On their Babies Are For Petting EP, Vue shows that, among other things, they know how to play the harmonica. Jonah Buffa’s harp on “Find Your Home” sounds like it should — boozy and raw, soaked in cheap whiskey and sexual tension, the perfect counterpoint to singer Rex Shelverton’s feral moan. It’s a high point of the EP, but by no means the only one. This is a record full of high points — Shelverton sneering out the lyrics to “Babies Are For Petting” while fuzzy guitars cascade into electronic immolation, the Chuck Berry guitar riff at the beginning of “Look Out For Traffic” dissolving into an entirely modern diminished 7th progression, the Kinks-in-heat feel to the Delta-sensual “Hey Hey Not in Here.”

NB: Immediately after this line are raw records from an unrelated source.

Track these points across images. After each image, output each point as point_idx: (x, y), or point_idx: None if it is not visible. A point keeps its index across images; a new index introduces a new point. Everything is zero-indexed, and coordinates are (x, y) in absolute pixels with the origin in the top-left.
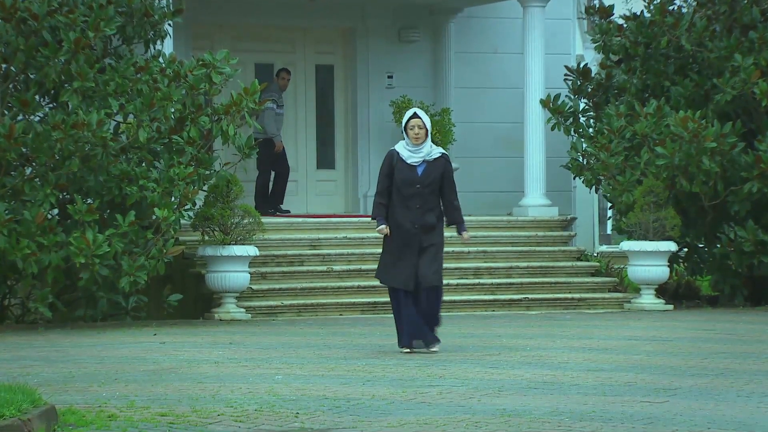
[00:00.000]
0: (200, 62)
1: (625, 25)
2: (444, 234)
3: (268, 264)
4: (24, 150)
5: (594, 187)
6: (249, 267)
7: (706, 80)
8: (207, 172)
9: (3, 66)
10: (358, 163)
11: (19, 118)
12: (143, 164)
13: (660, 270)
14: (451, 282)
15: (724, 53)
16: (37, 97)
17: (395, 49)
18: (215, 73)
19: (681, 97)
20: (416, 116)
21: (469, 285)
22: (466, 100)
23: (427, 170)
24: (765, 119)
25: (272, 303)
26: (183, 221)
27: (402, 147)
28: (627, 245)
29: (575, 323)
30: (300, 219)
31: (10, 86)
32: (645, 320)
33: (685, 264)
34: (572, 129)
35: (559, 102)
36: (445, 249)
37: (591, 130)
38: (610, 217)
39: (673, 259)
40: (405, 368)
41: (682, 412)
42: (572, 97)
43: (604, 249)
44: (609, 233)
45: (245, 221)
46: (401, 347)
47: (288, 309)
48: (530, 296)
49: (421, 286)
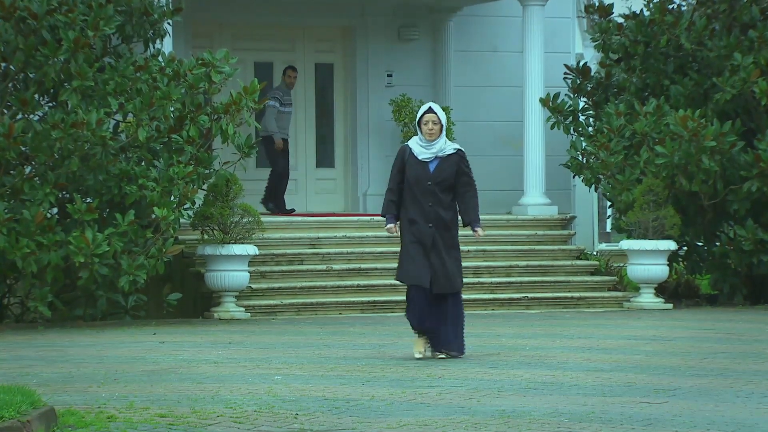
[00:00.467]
0: (200, 61)
1: (625, 24)
2: (459, 233)
3: (268, 263)
4: (23, 149)
5: (593, 186)
6: (248, 266)
7: (706, 79)
8: (206, 171)
9: (2, 65)
10: (358, 162)
11: (19, 117)
12: (143, 163)
13: (659, 269)
14: None
15: (724, 52)
16: (37, 96)
17: (395, 48)
18: (215, 72)
19: (680, 96)
20: (431, 111)
21: (469, 284)
22: (466, 99)
23: (440, 167)
24: (764, 118)
25: (272, 302)
26: (182, 220)
27: (415, 142)
28: (626, 244)
29: (575, 322)
30: (299, 218)
31: (10, 85)
32: (644, 319)
33: (685, 263)
34: (572, 128)
35: (559, 101)
36: None
37: (590, 129)
38: (610, 216)
39: (673, 258)
40: (404, 368)
41: (682, 413)
42: (572, 96)
43: (604, 247)
44: (609, 231)
45: (245, 220)
46: (415, 331)
47: (287, 308)
48: (530, 295)
49: (437, 291)
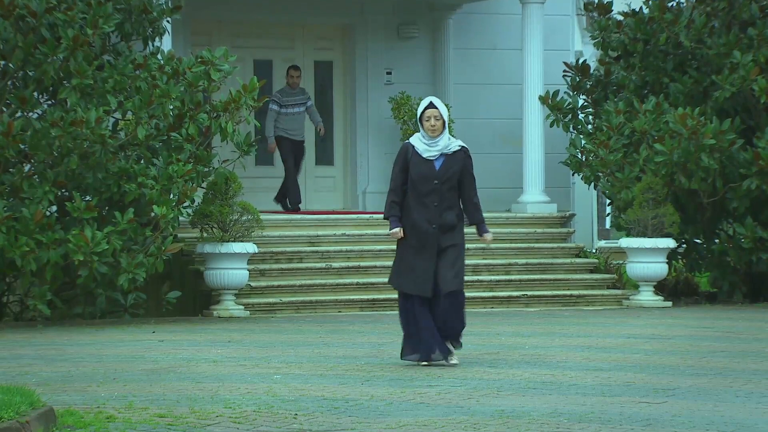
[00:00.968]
0: (199, 59)
1: (624, 22)
2: (464, 234)
3: (267, 261)
4: (22, 147)
5: (593, 184)
6: (248, 264)
7: (705, 77)
8: (206, 170)
9: (1, 63)
10: (357, 160)
11: (18, 116)
12: (142, 161)
13: (659, 267)
14: None
15: (723, 50)
16: (36, 94)
17: (394, 46)
18: (214, 70)
19: (680, 94)
20: (432, 106)
21: (468, 282)
22: (465, 97)
23: (446, 164)
24: (764, 116)
25: (271, 300)
26: (182, 218)
27: (417, 140)
28: (626, 242)
29: (574, 320)
30: (299, 216)
31: (9, 83)
32: (644, 317)
33: (684, 260)
34: (571, 125)
35: (558, 98)
36: None
37: (590, 127)
38: (609, 214)
39: (672, 256)
40: (404, 368)
41: (681, 413)
42: (571, 94)
43: (603, 244)
44: (608, 228)
45: (244, 218)
46: (408, 357)
47: (287, 306)
48: (529, 293)
49: (441, 292)
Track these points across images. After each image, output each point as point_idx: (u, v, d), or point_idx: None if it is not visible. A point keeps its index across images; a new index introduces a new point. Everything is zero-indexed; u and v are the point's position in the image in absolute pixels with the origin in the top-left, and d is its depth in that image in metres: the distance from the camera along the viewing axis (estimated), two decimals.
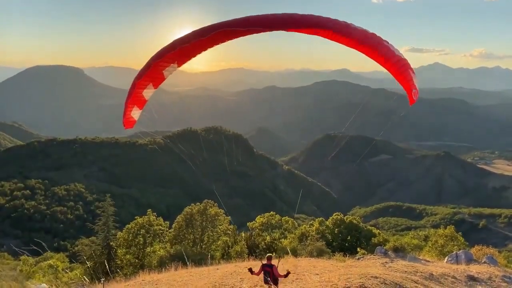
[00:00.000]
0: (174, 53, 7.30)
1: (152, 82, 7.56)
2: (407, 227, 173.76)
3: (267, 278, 10.92)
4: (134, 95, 7.27)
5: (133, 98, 7.24)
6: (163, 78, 7.89)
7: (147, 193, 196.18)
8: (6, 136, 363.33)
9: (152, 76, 7.41)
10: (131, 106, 7.34)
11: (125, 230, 32.46)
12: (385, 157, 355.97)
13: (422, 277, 15.51)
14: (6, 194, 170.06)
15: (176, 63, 7.73)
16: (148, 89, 7.65)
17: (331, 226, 34.85)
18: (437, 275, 16.00)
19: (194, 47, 7.40)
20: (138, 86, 7.28)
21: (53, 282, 5.20)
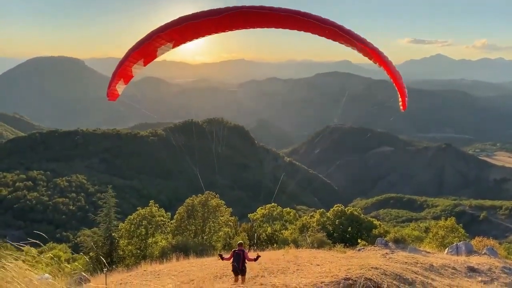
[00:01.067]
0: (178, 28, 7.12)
1: (144, 59, 7.47)
2: (408, 218, 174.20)
3: (237, 265, 11.34)
4: (124, 68, 7.17)
5: (122, 71, 7.17)
6: (155, 56, 7.75)
7: (148, 184, 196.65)
8: (7, 128, 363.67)
9: (145, 52, 7.29)
10: (118, 78, 7.29)
11: (127, 221, 32.63)
12: (386, 149, 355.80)
13: (423, 268, 15.59)
14: (9, 185, 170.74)
15: (173, 43, 7.45)
16: (138, 65, 7.56)
17: (332, 218, 34.96)
18: (437, 266, 16.08)
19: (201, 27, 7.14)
20: (130, 59, 7.16)
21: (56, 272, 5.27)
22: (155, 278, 14.16)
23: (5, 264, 4.79)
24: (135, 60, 7.21)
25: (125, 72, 7.20)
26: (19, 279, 4.56)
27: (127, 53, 7.21)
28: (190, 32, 7.24)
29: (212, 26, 7.09)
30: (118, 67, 7.17)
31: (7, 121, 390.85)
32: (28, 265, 5.03)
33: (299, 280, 12.34)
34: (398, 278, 13.54)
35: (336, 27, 7.80)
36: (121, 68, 7.13)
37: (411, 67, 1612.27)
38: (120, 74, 7.05)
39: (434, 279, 14.31)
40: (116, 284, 13.06)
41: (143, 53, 7.23)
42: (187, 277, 13.58)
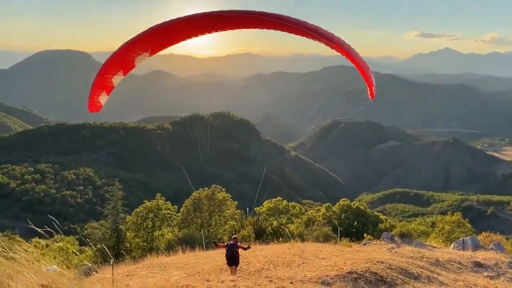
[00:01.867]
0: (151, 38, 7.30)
1: (122, 69, 7.55)
2: (414, 213, 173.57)
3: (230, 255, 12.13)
4: (104, 80, 7.22)
5: (102, 83, 7.23)
6: (133, 66, 7.88)
7: (155, 177, 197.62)
8: (16, 121, 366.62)
9: (123, 63, 7.39)
10: (100, 91, 7.33)
11: (134, 214, 32.90)
12: (393, 143, 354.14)
13: (428, 262, 15.58)
14: (17, 178, 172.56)
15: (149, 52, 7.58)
16: (118, 75, 7.64)
17: (338, 212, 34.97)
18: (443, 261, 16.05)
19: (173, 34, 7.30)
20: (109, 71, 7.25)
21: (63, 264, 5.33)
22: (161, 270, 14.29)
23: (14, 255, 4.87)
24: (114, 72, 7.28)
25: (105, 83, 7.27)
26: (29, 269, 4.64)
27: (105, 65, 7.30)
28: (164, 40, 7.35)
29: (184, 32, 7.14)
30: (97, 79, 7.24)
31: (15, 114, 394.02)
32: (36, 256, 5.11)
33: (304, 273, 12.40)
34: (404, 272, 13.56)
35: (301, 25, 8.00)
36: (100, 80, 7.18)
37: (419, 61, 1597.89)
38: (100, 86, 7.10)
39: (440, 274, 14.31)
40: (123, 276, 13.20)
41: (121, 64, 7.30)
42: (193, 269, 13.70)
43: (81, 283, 4.65)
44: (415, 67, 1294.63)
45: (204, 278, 11.24)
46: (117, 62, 7.18)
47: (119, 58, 7.29)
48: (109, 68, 7.14)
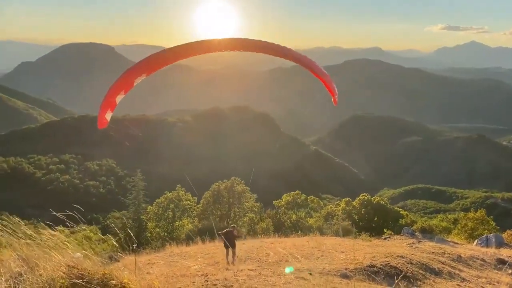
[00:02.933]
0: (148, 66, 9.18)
1: (123, 90, 8.99)
2: (436, 210, 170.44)
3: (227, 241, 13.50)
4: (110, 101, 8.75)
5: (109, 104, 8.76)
6: (132, 86, 9.35)
7: (175, 169, 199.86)
8: (42, 112, 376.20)
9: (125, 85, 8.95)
10: (106, 109, 8.79)
11: (155, 204, 33.45)
12: (415, 138, 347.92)
13: (450, 258, 15.33)
14: (43, 167, 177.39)
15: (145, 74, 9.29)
16: (120, 95, 9.04)
17: (358, 207, 34.69)
18: (466, 257, 15.78)
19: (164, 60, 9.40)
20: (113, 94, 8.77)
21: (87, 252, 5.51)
22: (181, 260, 14.50)
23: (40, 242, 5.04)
24: (118, 92, 8.84)
25: (111, 103, 8.79)
26: (56, 252, 4.79)
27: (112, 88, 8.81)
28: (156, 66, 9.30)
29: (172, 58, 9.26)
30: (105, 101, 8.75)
31: (41, 106, 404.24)
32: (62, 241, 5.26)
33: (324, 266, 12.39)
34: (425, 267, 13.40)
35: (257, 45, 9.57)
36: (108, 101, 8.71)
37: (444, 55, 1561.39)
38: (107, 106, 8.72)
39: (461, 270, 14.08)
40: (144, 264, 13.46)
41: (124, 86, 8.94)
42: (212, 259, 13.86)
43: (105, 267, 4.77)
44: (440, 61, 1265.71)
45: (223, 267, 11.37)
46: (122, 84, 8.79)
47: (123, 81, 8.84)
48: (115, 90, 8.70)
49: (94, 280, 4.22)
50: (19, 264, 4.66)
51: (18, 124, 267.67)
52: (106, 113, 8.66)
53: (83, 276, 4.23)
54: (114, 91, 8.46)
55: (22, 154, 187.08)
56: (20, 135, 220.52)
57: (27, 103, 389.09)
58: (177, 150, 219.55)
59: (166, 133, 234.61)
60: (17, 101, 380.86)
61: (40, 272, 4.30)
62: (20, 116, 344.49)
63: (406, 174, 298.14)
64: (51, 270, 4.30)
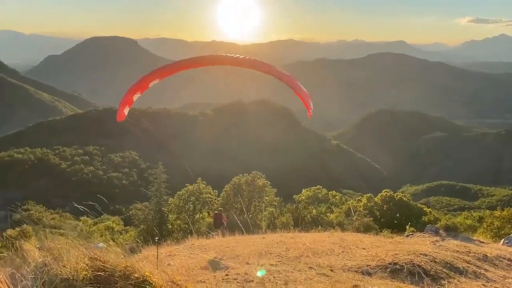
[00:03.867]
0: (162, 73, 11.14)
1: (140, 90, 10.73)
2: (460, 207, 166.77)
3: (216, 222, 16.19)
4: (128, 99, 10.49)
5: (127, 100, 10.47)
6: (148, 87, 11.18)
7: (196, 162, 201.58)
8: (67, 105, 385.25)
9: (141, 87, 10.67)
10: (124, 105, 10.53)
11: (176, 197, 33.85)
12: (440, 134, 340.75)
13: (475, 257, 14.94)
14: (67, 159, 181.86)
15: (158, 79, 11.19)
16: (136, 95, 10.85)
17: (380, 203, 34.21)
18: (492, 257, 15.34)
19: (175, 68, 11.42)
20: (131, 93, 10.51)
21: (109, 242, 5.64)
22: (202, 252, 14.60)
23: (65, 230, 5.13)
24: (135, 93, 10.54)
25: (129, 100, 10.44)
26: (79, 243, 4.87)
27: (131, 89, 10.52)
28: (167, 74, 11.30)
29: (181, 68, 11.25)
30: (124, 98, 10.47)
31: (66, 98, 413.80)
32: (85, 233, 5.34)
33: (344, 262, 12.25)
34: (449, 266, 13.09)
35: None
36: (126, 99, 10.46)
37: (471, 49, 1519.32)
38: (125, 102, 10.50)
39: (487, 270, 13.70)
40: (165, 255, 13.60)
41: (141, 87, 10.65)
42: (232, 252, 13.89)
43: (127, 259, 4.81)
44: (467, 55, 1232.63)
45: (243, 261, 11.37)
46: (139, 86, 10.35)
47: (141, 84, 10.45)
48: (133, 90, 10.39)
49: (116, 272, 4.26)
50: (44, 254, 4.75)
51: (45, 116, 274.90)
52: (124, 108, 10.15)
53: (105, 268, 4.28)
54: (132, 91, 9.97)
55: (48, 145, 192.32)
56: (46, 127, 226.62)
57: (53, 96, 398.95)
58: (198, 143, 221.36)
59: (188, 127, 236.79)
60: (43, 94, 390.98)
61: (64, 263, 4.37)
62: (47, 108, 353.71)
63: (430, 170, 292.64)
64: (74, 262, 4.37)
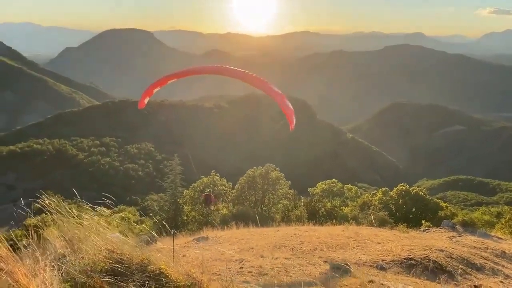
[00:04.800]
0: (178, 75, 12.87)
1: (160, 86, 12.56)
2: (478, 202, 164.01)
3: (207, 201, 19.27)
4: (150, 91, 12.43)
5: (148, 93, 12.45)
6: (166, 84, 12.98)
7: (211, 154, 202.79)
8: (84, 96, 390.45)
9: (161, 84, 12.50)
10: (145, 96, 12.47)
11: (191, 188, 34.10)
12: (458, 128, 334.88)
13: (493, 254, 14.71)
14: (85, 150, 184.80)
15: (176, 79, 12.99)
16: (156, 89, 12.73)
17: (396, 197, 33.86)
18: (510, 253, 15.09)
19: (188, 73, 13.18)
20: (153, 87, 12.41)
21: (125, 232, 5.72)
22: (216, 244, 14.70)
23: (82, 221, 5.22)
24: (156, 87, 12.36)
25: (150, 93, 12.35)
26: (96, 234, 4.95)
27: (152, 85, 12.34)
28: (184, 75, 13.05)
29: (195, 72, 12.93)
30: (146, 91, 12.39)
31: (84, 90, 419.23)
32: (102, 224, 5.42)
33: (359, 257, 12.20)
34: (466, 262, 12.93)
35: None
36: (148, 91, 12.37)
37: (492, 41, 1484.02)
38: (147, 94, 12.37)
39: (505, 266, 13.49)
40: (180, 247, 13.74)
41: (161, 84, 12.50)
42: (247, 244, 13.94)
43: (143, 251, 4.86)
44: (487, 47, 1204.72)
45: (258, 254, 11.41)
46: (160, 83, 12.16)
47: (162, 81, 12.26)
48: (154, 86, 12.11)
49: (133, 265, 4.32)
50: (63, 245, 4.84)
51: (62, 108, 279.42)
52: (145, 98, 12.21)
53: (122, 261, 4.34)
54: (154, 85, 11.98)
55: (66, 136, 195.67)
56: (64, 118, 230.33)
57: (71, 88, 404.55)
58: (213, 135, 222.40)
59: (203, 119, 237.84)
60: (61, 86, 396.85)
61: (82, 254, 4.45)
62: (65, 100, 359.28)
63: (447, 164, 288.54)
64: (92, 254, 4.44)
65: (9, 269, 3.77)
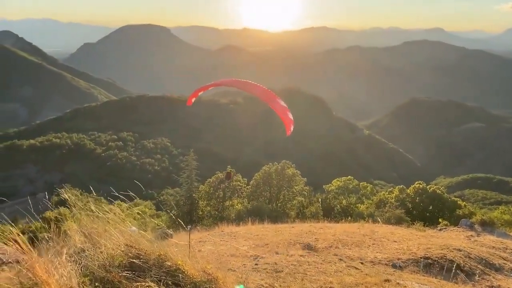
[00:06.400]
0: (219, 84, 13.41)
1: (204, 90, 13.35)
2: (497, 201, 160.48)
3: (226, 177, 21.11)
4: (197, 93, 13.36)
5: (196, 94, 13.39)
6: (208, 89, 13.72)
7: (227, 149, 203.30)
8: (102, 91, 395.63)
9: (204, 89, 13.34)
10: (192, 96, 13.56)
11: (206, 183, 34.31)
12: (477, 125, 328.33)
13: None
14: (103, 144, 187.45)
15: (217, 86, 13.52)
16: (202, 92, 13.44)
17: (412, 195, 33.43)
18: None
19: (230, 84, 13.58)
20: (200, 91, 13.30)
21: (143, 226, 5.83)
22: (231, 239, 14.78)
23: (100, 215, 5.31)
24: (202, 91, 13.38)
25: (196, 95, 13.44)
26: (114, 228, 5.03)
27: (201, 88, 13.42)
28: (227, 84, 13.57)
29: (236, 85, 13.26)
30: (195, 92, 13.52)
31: (101, 85, 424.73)
32: (121, 218, 5.50)
33: (375, 255, 12.11)
34: (484, 262, 12.72)
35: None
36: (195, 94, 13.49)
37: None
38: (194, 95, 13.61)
39: None
40: (195, 242, 13.85)
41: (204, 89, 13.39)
42: (261, 241, 13.98)
43: (160, 246, 4.92)
44: (509, 42, 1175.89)
45: (272, 250, 11.43)
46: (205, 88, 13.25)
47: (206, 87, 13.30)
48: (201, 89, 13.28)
49: (150, 260, 4.38)
50: (83, 240, 4.93)
51: (81, 103, 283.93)
52: (192, 98, 13.86)
53: (139, 256, 4.40)
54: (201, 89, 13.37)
55: (84, 131, 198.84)
56: (82, 113, 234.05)
57: (89, 83, 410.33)
58: (229, 131, 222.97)
59: (219, 115, 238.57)
60: (80, 81, 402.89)
61: (101, 249, 4.52)
62: (83, 95, 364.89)
63: (465, 162, 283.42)
64: (111, 248, 4.52)
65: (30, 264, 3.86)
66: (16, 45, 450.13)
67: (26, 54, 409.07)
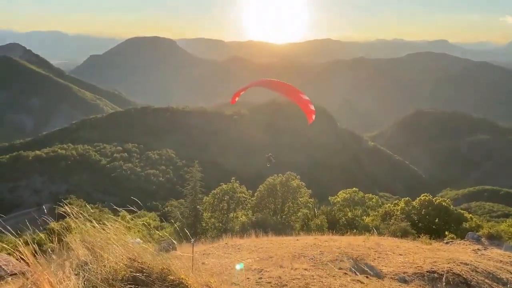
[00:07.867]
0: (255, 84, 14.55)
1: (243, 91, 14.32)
2: (505, 214, 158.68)
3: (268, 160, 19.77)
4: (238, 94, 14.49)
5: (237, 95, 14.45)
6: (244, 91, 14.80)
7: (231, 161, 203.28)
8: (107, 103, 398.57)
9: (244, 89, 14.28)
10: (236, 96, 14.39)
11: (210, 195, 34.24)
12: (483, 136, 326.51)
13: None
14: (107, 155, 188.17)
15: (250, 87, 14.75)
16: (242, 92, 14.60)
17: (418, 207, 33.15)
18: None
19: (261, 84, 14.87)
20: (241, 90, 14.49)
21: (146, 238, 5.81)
22: (235, 252, 14.69)
23: (105, 226, 5.30)
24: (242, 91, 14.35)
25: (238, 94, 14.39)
26: (117, 241, 5.01)
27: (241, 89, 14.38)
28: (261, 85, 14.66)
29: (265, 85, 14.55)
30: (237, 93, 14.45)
31: (107, 97, 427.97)
32: (124, 229, 5.48)
33: (380, 268, 11.98)
34: (491, 277, 12.54)
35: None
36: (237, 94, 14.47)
37: None
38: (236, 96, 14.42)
39: None
40: (199, 254, 13.78)
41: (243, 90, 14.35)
42: (266, 253, 13.88)
43: (163, 259, 4.89)
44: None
45: (277, 264, 11.33)
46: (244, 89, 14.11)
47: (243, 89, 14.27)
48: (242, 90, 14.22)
49: (153, 274, 4.35)
50: (85, 253, 4.92)
51: (87, 114, 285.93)
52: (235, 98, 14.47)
53: (143, 270, 4.38)
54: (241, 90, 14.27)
55: (89, 142, 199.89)
56: (88, 124, 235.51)
57: (95, 94, 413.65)
58: (234, 142, 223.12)
59: (223, 126, 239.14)
60: (86, 92, 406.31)
61: (104, 263, 4.51)
62: (89, 106, 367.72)
63: (472, 174, 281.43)
64: (113, 262, 4.50)
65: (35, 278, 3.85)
66: (24, 57, 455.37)
67: (33, 66, 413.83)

Derivative? Maybe it is, yeah, but at least it’s balls-out rock and not another fey, pussy Joy Division clone. Their gritty, earthy sound comes directly from the crotch, and it’s a welcome change from the lame-ass “I’m so smart and mathematical” bullshit that too often masquerades for modern rock. “I know that it won’t last, but I don’t care,” sings Shelverton. Let’s hope he’s wrong. Babies Are For Petting is nineteen minutes of sweat-drenched excellence, and I can’t wait to see what they do on their next full-length.